Не продолжить ли ее? Как бишь она начиналась?
«В Париже. На квартире Леба. В комнате окна стоят настежь. Летний дождь. В отдалении гром. Время действия между 10 и 20 мессидора (29 июня — 8 июля) 1794 года. Сен-Жюст: — Таков Париж. Но не всегда таков. Он был и будет. Этот день, что светит кустам и зданьям на пути к моей душе, как освещают путь в подвалы, не вечно будет бурным фонарем, бросающим все вещи в жар порядка, но век пройдет, и этот теплый луч, как уголь, почернеет, и в архивах пытливость поднесет свечу к тому, что нынче нас слепит, живит и греет, и то, что нынче ясность мудреца, потомству станет бредом сумасшедших».{651}
Октябрьская революция была первой во всей мировой истории, совершенно не похожей на все остальные революции мира. У нее не было предшественниц, если не считать Парижской коммуны.
Не имея литературных традиций для ее изображения, многие из нас обратились не к Парижской коммуне, а к Великой французской революции, имевшей уже большое количество художественных моделей.
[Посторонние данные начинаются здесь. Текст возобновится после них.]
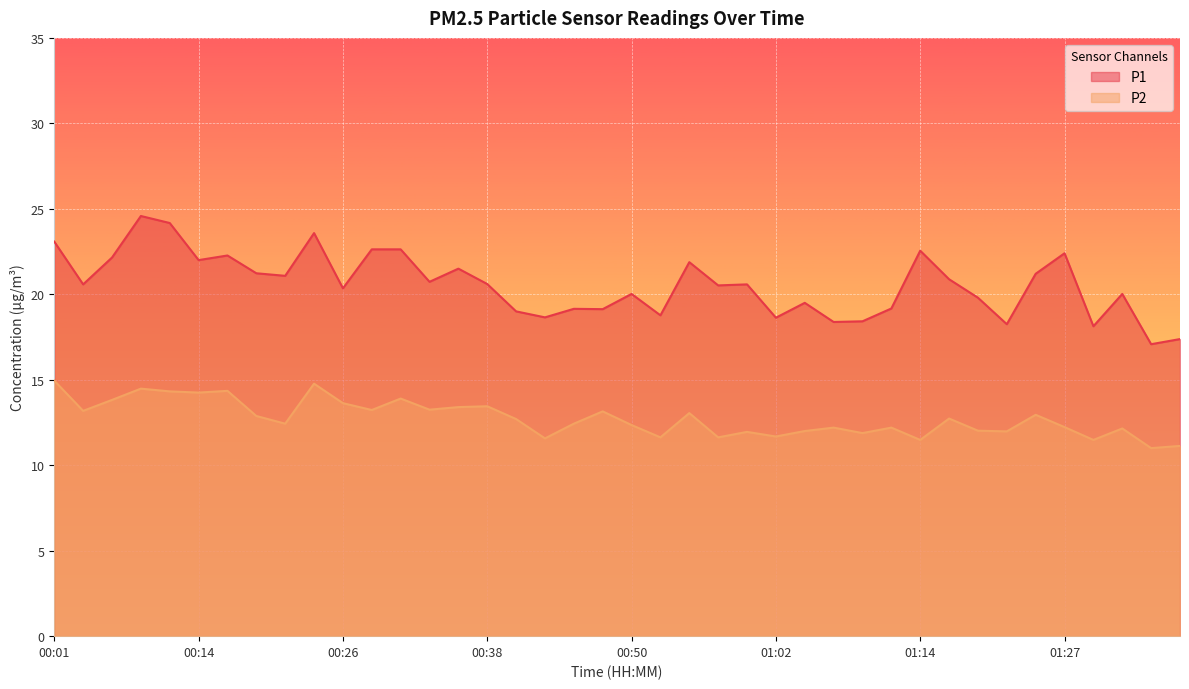

Which category has the highest value in the P1 series?

00:09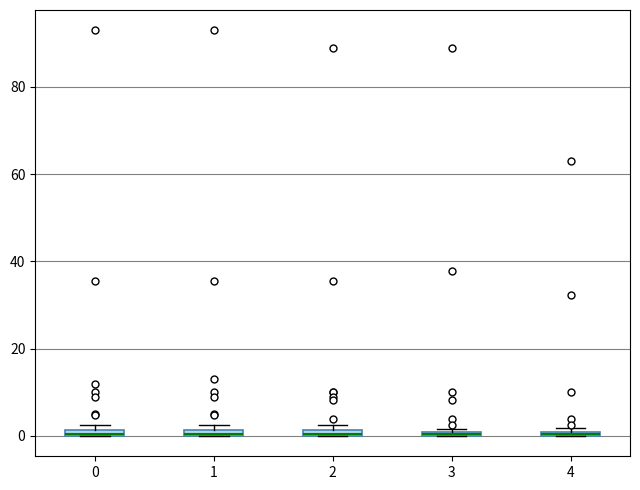

Where is the upper edge of the box at x = 3 on the y-axis? The values are not printed on the chart, so give them approximately, as read against the axis.

2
Может быть, только один Александр Блок избежал шаблона, написав «Двенадцать» и «Скифов», где русская революция была изображена первично.
Попытки почти всех остальных поэтов — кроме Командора — были вторичны. Несмотря на всю свою гениальность, мулат принадлежал к остальным. Он не сразу разгадал неповторимость Октября и попытался облечь его в одежды Французской революции, превратив Петроград и Москву семнадцатого и восемнадцатого годов в Париж Сен-Жюста, Робеспьера, Марата.